Si conducono molti esperimenti, cantieri con prove ed errori, nella speranza di innovare in meglio e per dare un significato al proprio lavoro. Ci sono nelle categorie professionali della scuola grandi valori e disponibilità, qualità e modernità. Questi convivono con gravi inadeguatezze, delusioni e demotivazioni.
Gli studenti e gli operatori condividono spazi e tempi della scuola. Hanno finito per maturare un rapporto fondato troppo spesso sulla routine, la noia per un modello vecchio e che impone un ruolo passivo a entrambi i lati della cattedra.
C’è molto entusiasmo nei tanti casi di volontariato di successo, retti ai limiti del sacrificio individuale. Si opera in scuole vecchie e pericolose. Tutto è mescolato, trattato, considerato e retribuito nello stesso modo, in un ambiguo egualitarismo che ha alimentato molta mediocrità.
Un sistema dominato dal caso che ti entusiasma una volta con un educatore straordinario, ti punisce un’altra con un insegnante del tutto inadeguato. La scuola è oggi un’istituzione delle differenze, il paradigma della lotteria che il cittadino italiano gioca spesso con il mondo pubblico, scuola e sanità in primis.
Il sistema di istruzione in Italia non è più la leva perequativa che livella le differenze e mobilita le migliori risorse. Al contrario è diventato motore di divaricazione delle opportunità. Chi ha di più alla partenza, molto spesso termina il proprio percorso educativo con ancora più patrimonio. Chi aveva meno, aumenta il proprio distacco dagli altri.

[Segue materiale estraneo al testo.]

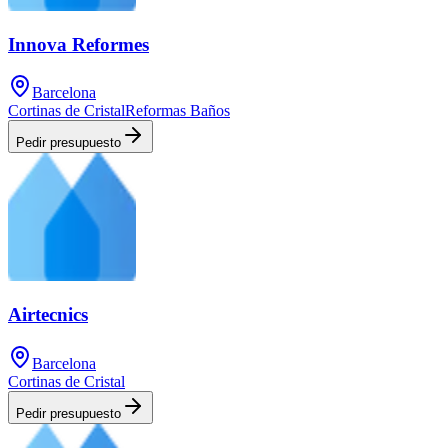
Innova Reformes
Barcelona
Cortinas de Cristal
Reformas Baños
Pedir presupuesto
Airtecnics
Barcelona
Cortinas de Cristal
Pedir presupuesto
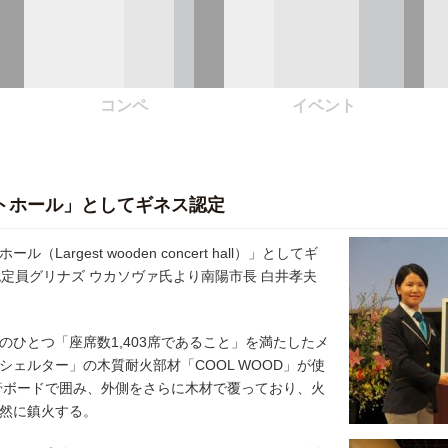
コンペ
イベント
トホール」としてギネス認定
gest wooden concert hall）」としてギ
定員グリナズ ウカソヴァ氏より南陽市長 白井孝夫
ひとつ「座席数1,403席であること」を満たしたメ
ェルター」の木質耐火部材「COOL WOOD」が使
石膏ボードで囲み、外側をさらに木材で覆っており、火
然に鎮火する。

Giocarsi ai dadi il proprio destino scolastico è inaccettabile socialmente, nonché antieconomico. L’esito del proprio percorso di studi non può essere determinato in partenza dal migliore capitale culturale famigliare.
Abbiamo in dotazione un sistema d’istruzione cresciuto lungo un percorso fatto di mille frammenti di riforma dall’alto e di spinte all’autoriforma dal basso. Occorre ridare forma a questa strana chimera istituzionale. Il nostro vuole essere un contributo per cucire in una visione di respiro ampio tante pezze di diversa foggia e colore. Si percepisce viaggiando dentro il mondo dell’istruzione come questa sia oggi un’assoluta necessità. Nelle aule e alle porte della scuola quest’attesa si vive anche con rabbia, ma sempre con grande disponibilità a innovare. La seconda inerzia da vincere è che è netta la sensazione che un’istituzione generatrice dei necessari mutamenti strutturali della società contemporanea, sia stata per troppo tempo ai margini dell’interesse sostanziale della politica. Cucire finalmente un abito alla scuola e vincere le inerzie e gli arcaismi dei tanti conservatori con una proposta innovativa e qualificante, sono gli obiettivi cui il sistema Confindustria vuole contribuire.
Con la “Buona scuola” il Governo ha presentato dopo molti anni una proposta che ha molti contenuti innovativi. È un’appassionante base di discussione. In questo percorso di cambiamento che il mondo dell’educazione si accinge a cominciare, la voce delle imprese deve essere ascoltata.